--- Data to examine Enclosed Below ---
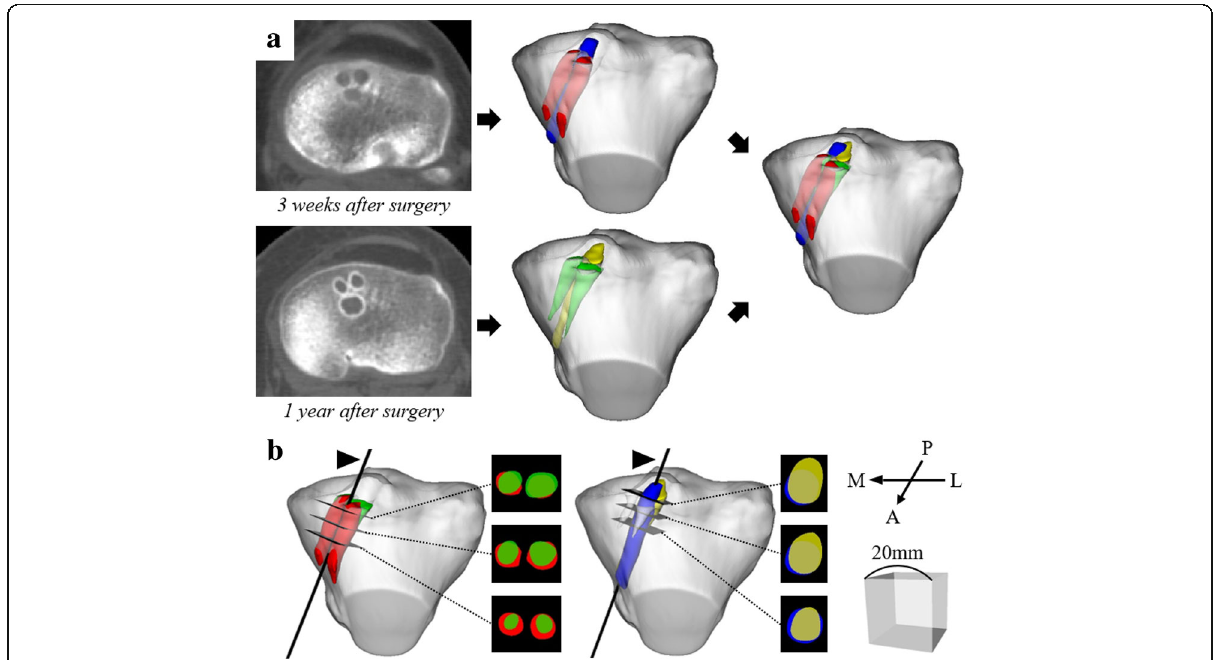
Fig. 1 a Reconstruction and superimposition of the three-dimensional (3D) models of the tibia and the three tibial tunnels at 3 weeks and 1 year after surgery. The red and the green 3D models indicate the two anterior tunnels at 3 weeks and 1 year after surgery, respectively. The blue and the yellow 3D models indicate the posterior tunnel at 3 weeks and 1 year after surgery, respectively. b Measurement of the cross-sectional areas (CSAs) of the tibial tunnels at 3 weeks and 1 year after surgery. The measurement was performed by cutting the 3D models of the two anterior tunnels ( left ) and the posterior tunnel ( right ), along the planes perpendicular to the tunnel axes ( black arrow head ), at the aperture and 5 and 10 mm distal from the aperture. The bottom right cube has a length of 20 mm on each side. M : medial, L : lateral, A : anterior, P :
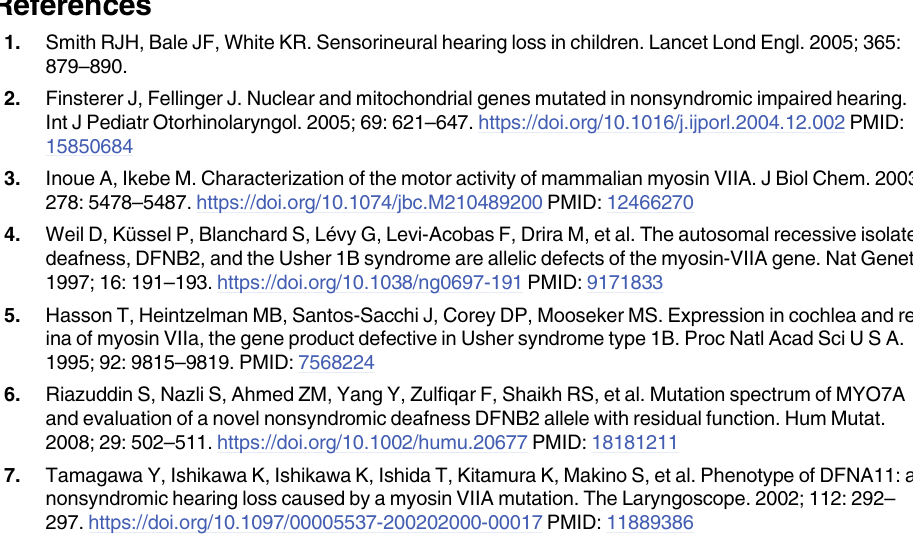
S1 Table. List of primers used to amplify and sequence the MYO7A coding regions. S2 Table. List of the remaining causative variants from the exome sequencing data of the patient SF01.01 before prioritization of reported hereditary hearing loss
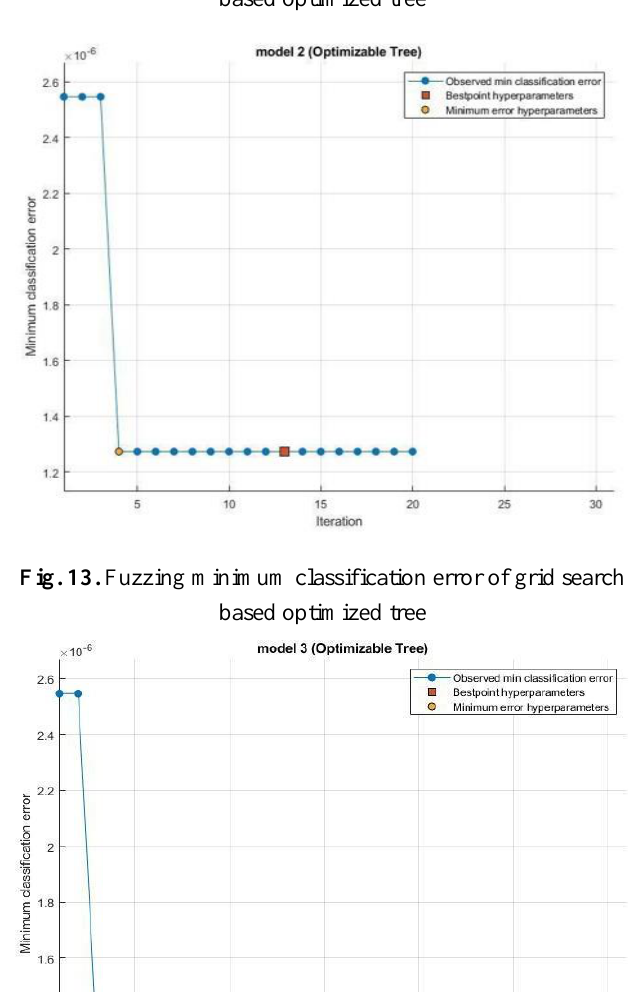
Fig. 12. Fuzzing minimum classification error of bayesian based optimized tree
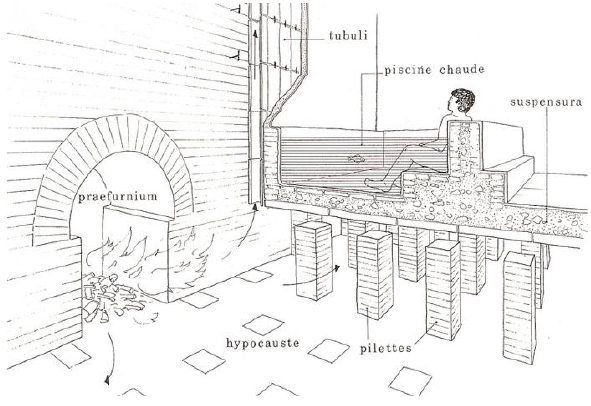
Figure 11. Functioning of the heating system of Pompeii Thermal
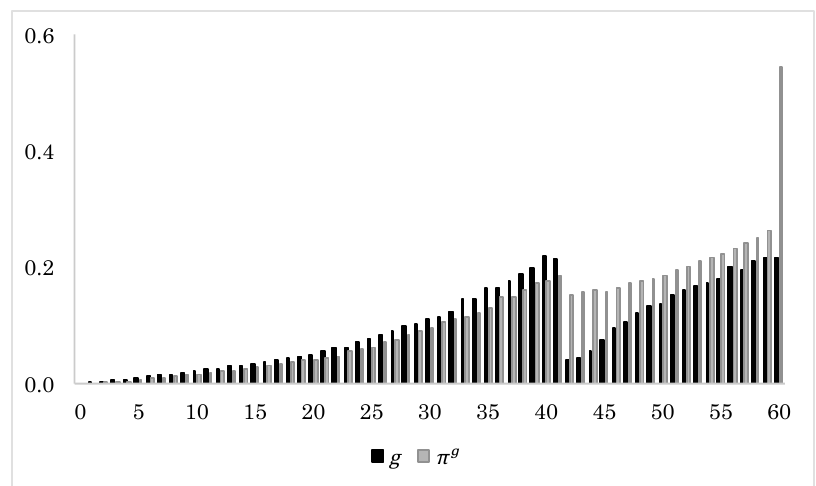
Figure 6. Approximated expected guarantee injection g and guarantee fee π of time.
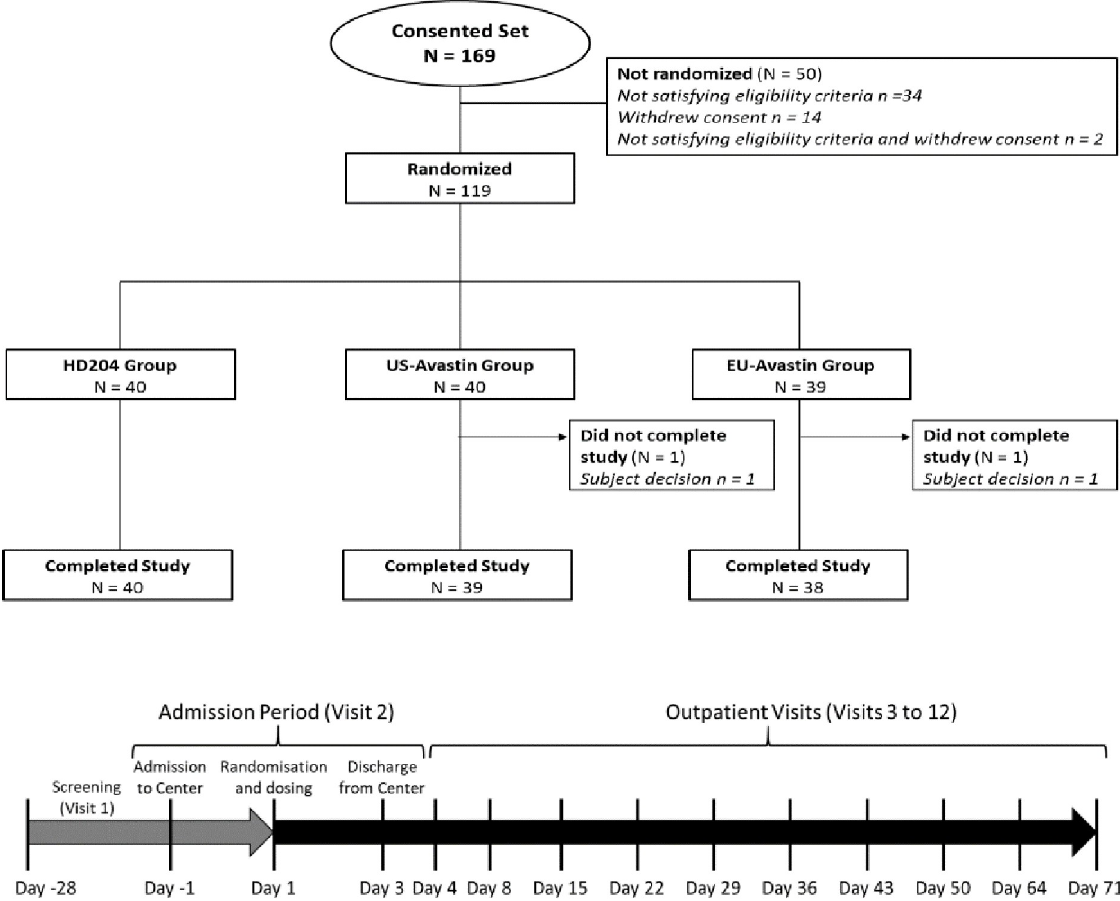
Fig 1. Study design. N = number of subjects. Pharmacokinetic schedule: Prior to infusion of study drug, 45 minutes after the start of study drug infusion, at the end of infusion, at 3h, 6h, and 12h after the end of infusion, at 24h (Day 2), 48h (Day 3), 72h (Day 4), 168h (Day 8), 336h (Day 15), 504h (Day 22), 672h (Day 29), 840h (Day 36), 1008h (Day 43), 1176h (Day 50), 1512h (Day 64), 1848h (Day 78) and 1680h (Day 71).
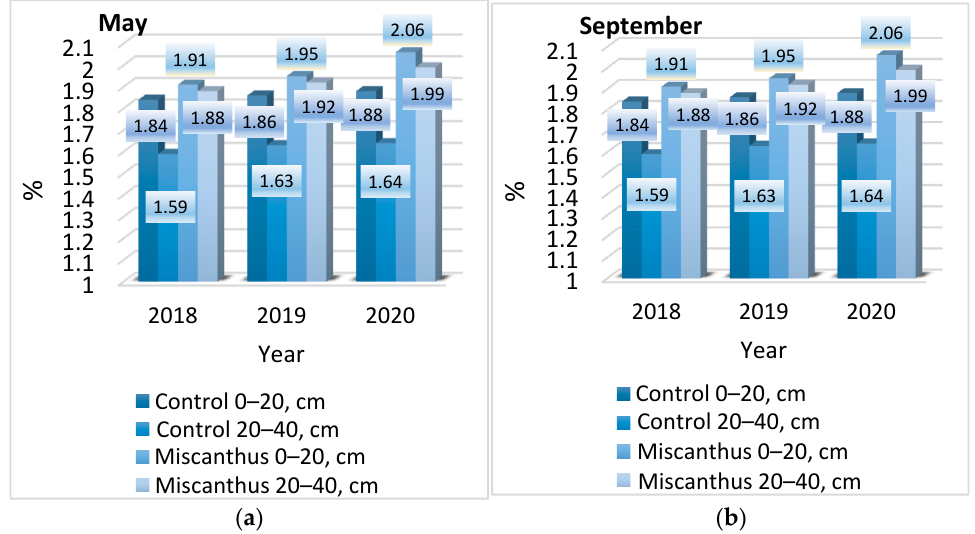
Figure 4. Carbon content in organic matter of chernozem, May ( a )–September ( b ) 2018–2020, in %. Source: own research results.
--- End of Enclosed Data to examine ---
The word to find is "Figure". Copy every line of the records that holds it.

Answer space:
Figure 11. Functioning of the heating system of Pompeii Thermal
Figure 6. Approximated expected guarantee injection g and guarantee fee π of time.
Figure 4. Carbon content in organic matter of chernozem, May ( a )–September ( b ) 2018–2020, in %. Source: own research results.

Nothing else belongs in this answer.